*GIVEN PASSAGE*.

════════════════════

According to a literary theory called structuralism, language does not reflect the world but rather creates its own reality. Structuralists argue that the world is constructed entirely by language and that this system predates humans even as they are born into the world. In other words, we do not use language to find out about the world; instead, language – which already exists – shapes how we see the world.

Structuralists also argue that meaning depends on difference. For example, the word ‘dog’ does not have meaning because it refers to a loveable furry animal, but because it is different from a ‘log’, a ‘hog’, a ‘bog’ and so on. Therefore, ‘dog’ derives its meaning from what it is not. The word may conjure up an image of a furry animal, but in reality there is no connection between the two; any association is completely arbitrary.

For structuralists, meaning is produced through differences called binary oppositions. Students will be familiar with the idea and can probably identify examples like male/female, day/night, light/dark and so on. ‘Binary’ means ‘two parts’ and ‘opposition’ means ‘a contrast’. Therefore, in a binary opposition, two things are considered the direct opposites of one another. Structuralists say that this is how human beings see and organise reality.

════════════════════

*EXERCISE GOAL*. Write out the passage on structuralism again in full, word for word.

════════════════════

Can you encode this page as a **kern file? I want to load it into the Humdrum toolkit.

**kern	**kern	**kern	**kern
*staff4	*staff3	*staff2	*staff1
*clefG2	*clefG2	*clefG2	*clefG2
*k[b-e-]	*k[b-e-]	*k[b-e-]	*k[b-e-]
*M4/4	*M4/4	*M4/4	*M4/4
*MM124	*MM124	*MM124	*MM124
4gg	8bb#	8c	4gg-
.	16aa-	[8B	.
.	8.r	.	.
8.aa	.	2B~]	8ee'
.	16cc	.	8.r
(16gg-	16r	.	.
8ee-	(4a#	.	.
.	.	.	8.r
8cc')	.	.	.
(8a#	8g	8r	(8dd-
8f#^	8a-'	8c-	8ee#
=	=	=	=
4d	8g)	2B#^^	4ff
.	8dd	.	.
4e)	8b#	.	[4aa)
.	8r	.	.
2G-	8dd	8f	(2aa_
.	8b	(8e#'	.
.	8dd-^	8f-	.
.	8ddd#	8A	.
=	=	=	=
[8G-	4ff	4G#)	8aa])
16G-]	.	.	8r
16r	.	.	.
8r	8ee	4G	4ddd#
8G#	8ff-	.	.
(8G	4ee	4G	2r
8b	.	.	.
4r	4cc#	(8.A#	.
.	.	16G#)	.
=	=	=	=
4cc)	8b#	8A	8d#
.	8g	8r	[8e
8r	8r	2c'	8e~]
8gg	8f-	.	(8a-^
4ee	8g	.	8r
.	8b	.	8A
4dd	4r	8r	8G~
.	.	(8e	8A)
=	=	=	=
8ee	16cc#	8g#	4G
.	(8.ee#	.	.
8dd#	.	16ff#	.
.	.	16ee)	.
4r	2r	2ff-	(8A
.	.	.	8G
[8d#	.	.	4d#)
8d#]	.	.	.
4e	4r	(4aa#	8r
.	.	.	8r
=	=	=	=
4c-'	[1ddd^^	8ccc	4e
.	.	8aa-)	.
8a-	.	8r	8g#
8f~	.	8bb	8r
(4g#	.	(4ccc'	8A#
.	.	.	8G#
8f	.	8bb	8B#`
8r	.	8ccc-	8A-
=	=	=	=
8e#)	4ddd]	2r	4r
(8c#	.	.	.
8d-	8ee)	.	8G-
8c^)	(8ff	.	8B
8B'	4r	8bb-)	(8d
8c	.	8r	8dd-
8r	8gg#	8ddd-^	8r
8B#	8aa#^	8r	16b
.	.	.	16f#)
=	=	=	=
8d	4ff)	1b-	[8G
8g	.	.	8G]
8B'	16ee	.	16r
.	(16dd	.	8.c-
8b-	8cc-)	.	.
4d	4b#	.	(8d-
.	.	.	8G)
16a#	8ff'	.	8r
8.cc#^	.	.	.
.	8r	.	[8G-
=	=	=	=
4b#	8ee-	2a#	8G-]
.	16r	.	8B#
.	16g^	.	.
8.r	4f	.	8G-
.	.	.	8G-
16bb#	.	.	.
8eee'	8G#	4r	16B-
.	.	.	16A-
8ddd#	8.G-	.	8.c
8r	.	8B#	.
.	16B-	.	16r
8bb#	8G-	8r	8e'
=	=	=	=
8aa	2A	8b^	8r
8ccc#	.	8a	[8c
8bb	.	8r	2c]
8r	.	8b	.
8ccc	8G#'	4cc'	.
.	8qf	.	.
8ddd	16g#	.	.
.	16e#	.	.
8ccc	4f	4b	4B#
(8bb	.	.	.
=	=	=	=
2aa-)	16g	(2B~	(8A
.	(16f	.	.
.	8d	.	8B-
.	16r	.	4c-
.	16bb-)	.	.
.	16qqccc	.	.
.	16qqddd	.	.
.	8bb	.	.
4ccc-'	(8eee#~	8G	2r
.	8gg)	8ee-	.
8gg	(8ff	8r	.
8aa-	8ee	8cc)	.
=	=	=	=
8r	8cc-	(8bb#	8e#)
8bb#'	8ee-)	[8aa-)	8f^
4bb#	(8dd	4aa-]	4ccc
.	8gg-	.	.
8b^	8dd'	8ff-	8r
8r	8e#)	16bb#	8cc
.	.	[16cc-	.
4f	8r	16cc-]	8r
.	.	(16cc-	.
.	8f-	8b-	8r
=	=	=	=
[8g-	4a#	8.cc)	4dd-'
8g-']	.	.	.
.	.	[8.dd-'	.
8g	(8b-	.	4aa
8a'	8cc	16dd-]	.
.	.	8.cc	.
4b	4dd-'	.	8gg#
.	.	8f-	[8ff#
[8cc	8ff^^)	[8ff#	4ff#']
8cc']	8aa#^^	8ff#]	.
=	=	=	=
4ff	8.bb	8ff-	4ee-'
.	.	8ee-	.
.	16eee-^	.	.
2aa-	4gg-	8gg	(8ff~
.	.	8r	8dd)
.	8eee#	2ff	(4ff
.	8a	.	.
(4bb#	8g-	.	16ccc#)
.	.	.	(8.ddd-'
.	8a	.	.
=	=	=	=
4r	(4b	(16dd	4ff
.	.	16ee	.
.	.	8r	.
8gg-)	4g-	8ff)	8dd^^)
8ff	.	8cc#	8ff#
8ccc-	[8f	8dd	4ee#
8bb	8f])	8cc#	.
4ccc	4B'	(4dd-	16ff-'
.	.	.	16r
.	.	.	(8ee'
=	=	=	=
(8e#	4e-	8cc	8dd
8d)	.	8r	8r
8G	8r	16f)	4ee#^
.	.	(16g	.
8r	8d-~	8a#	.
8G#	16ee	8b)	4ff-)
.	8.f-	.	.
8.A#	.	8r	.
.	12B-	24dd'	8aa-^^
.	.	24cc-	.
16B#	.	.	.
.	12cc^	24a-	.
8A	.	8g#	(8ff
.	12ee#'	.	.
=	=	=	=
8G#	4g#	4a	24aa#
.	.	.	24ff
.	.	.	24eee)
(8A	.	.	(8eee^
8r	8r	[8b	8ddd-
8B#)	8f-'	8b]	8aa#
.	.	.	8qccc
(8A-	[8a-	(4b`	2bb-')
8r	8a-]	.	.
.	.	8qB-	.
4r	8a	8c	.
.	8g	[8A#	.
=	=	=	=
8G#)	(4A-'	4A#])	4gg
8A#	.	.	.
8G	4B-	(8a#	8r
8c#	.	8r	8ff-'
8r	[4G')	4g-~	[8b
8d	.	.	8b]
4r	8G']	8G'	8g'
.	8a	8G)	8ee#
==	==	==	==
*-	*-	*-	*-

════════════════════

*WRITTEN SOLUTION*.
According to a literary theory called structuralism, language does not reflect the world but rather creates its own reality. Structuralists argue that the world is constructed entirely by language and that this system predates humans even as they are born into the world. In other words, we do not use language to find out about the world; instead, language – which already exists – shapes how we see the world.

Structuralists also argue that meaning depends on difference. For example, the word ‘dog’ does not have meaning because it refers to a loveable furry animal, but because it is different from a ‘log’, a ‘hog’, a ‘bog’ and so on. Therefore, ‘dog’ derives its meaning from what it is not. The word may conjure up an image of a furry animal, but in reality there is no connection between the two; any association is completely arbitrary.

For structuralists, meaning is produced through differences called binary oppositions. Students will be familiar with the idea and can probably identify examples like male/female, day/night, light/dark and so on. ‘Binary’ means ‘two parts’ and ‘opposition’ means ‘a contrast’. Therefore, in a binary opposition, two things are considered the direct opposites of one another. Structuralists say that this is how human beings see and organise reality.